Palazzo, now an adjunct professor at the University of New South Wales in Canberra, believes the review is a chance “for our political leaders to exercise their most important responsibility: asserting the nation’s sovereignty and equipping Australia to provide for its national security on its own.” Palazzo concluded his recent piece saying that, “AUKUS remains an affront to Australian sovereignty.”
While many experts in Australia have questioned AUKUS or raised concerns about Australia’s long and close relationship with the United States in recent weeks. Jennifer Parker, a career naval officer now at the University of New South Wales, says that “quitting [AUKUS] would be reckless. A capable navy, centered on nuclear-powered submarines, underwrites our security and economy.”
Instead of Varghese’s argument that AUKUS’ costs will distort the Australian Defense Force, with much of the money going to nuclear-powered attack boats instead of conventional military needs, Parker argues “that view ignores the blunt military facts of defending an island continent. This is precisely the moment to steady the course on AUKUS, not abandon it.”
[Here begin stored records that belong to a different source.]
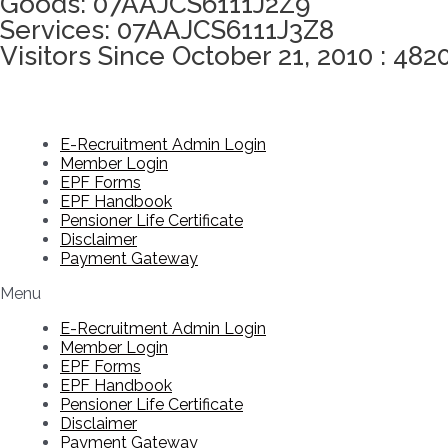
Goods: 07AAJCS6111J2Z9
Services: 07AAJCS6111J3Z8
Visitors Since October 21, 2010 : 482
E-Recruitment Admin Login
Member Login
EPF Forms
EPF Handbook
Pensioner Life Certificate
Disclaimer
Payment Gateway
Menu
E-Recruitment Admin Login
Member Login
EPF Forms
EPF Handbook
Pensioner Life Certificate
Disclaimer
Payment Gateway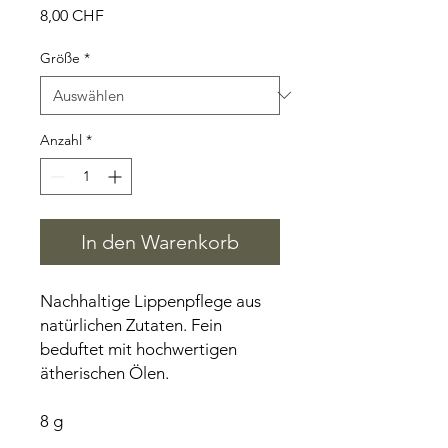
Preis
8,00 CHF
Größe
*
Anzahl
*
In den Warenkorb
Nachhaltige Lippenpflege aus
natürlichen Zutaten. Fein
beduftet mit hochwertigen
ätherischen Ölen.
8 g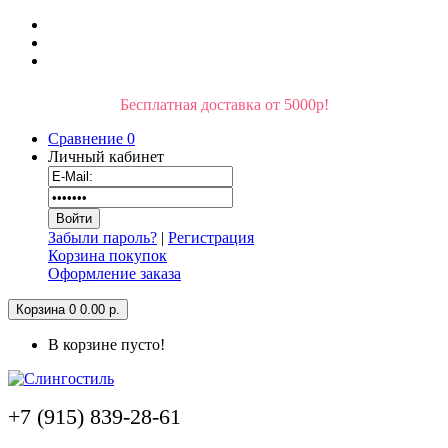
Бесплатная доставка от 5000р!
Сравнение
0
Личный кабинет
Забыли пароль?
|
Регистрация
Корзина покупок
Оформление заказа
Корзина
0
0.00 р.
В корзине пусто!
+7 (915) 839-28-61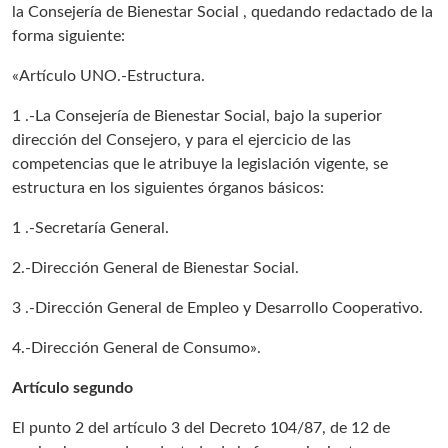
la Consejería de Bienestar Social , quedando redactado de la
forma siguiente:
«Artículo UNO.-Estructura.
1 .-La Consejería de Bienestar Social, bajo la superior
dirección del Consejero, y para el ejercicio de las
competencias que le atribuye la legislación vigente, se
estructura en los siguientes órganos básicos:
1 .-Secretaría General.
2.-Dirección General de Bienestar Social.
3 .-Dirección General de Empleo y Desarrollo Cooperativo.
4.-Dirección General de Consumo».
Artículo segundo
El punto 2 del artículo 3 del Decreto 104/87, de 12 de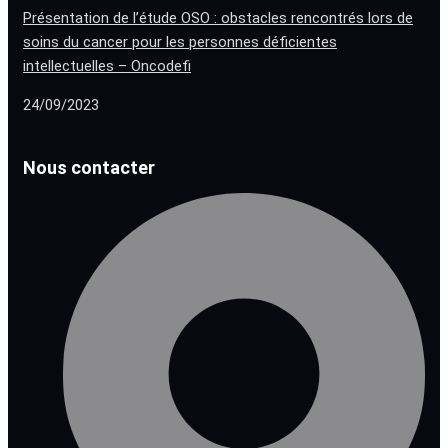
Présentation de l’étude OSO : obstacles rencontrés lors de
soins du cancer pour les personnes déficientes
intellectuelles – Oncodefi
24/09/2023
Nous contacter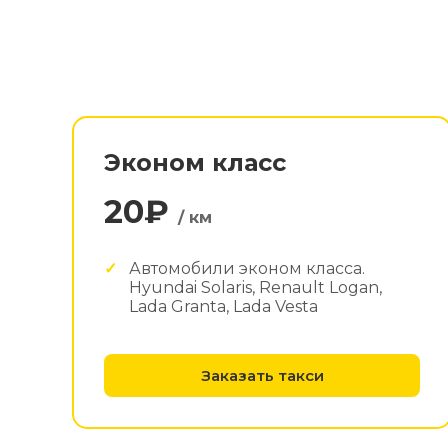
Эконом класс
20₽
/ км
Автомобили эконом класса.
Hyundai Solaris, Renault Logan,
Lada Granta, Lada Vesta
Заказать такси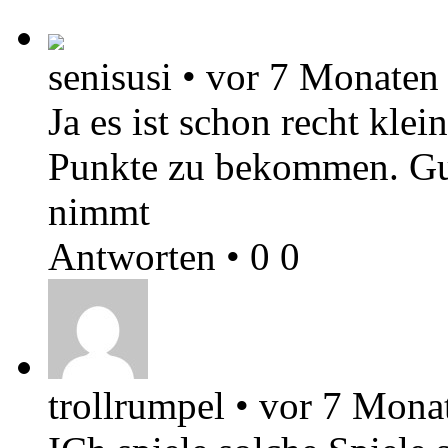
senisusi
•
vor 7 Monaten
Ja es ist schon recht klei
Punkte zu bekommen. Gu
nimmt
Antworten
•
0
0
trollrumpel
•
vor 7 Mona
Even AUKUS supporters say the recent moves by the United States have helped highlight the perils of the current situation, which Albanese has said repeatedly are the most dangerous strategically since World War II.
Ian Langford, a professor at the University of New South Wales in Sydney, wrote recently that “clinging to AUKUS without confronting the deeper risks it now exposes would be a strategic mistake. From an Australian perspective, the submarine pathway is on a slow fuse: first deliveries are not expected until the early 2030s. Meanwhile, the risk of major power conflict in the Indo-Pacific is accelerating, with a potential flashpoint involving China and the US as early as 2027.”
While policy and political elites debate the fate of AUKUS and Australian defense spending, support for AUKUS remains solid among the Aussie public, according to Lowy’s annual poll on national security and foreign policy issues.
“As the geopolitical landscape rapidly shifts, half the population (51%) say Australia should increase defence spending, while a minority (37%) say spending should remain at about the same level as now. Majority support for acquiring nuclear-powered submarines under AUKUS has held firm (67%),” the report on the poll says.
However, that poll was conducted between March 3 and 16, before reports about the AUKUS review became public, so it is unclear if the tide is turning.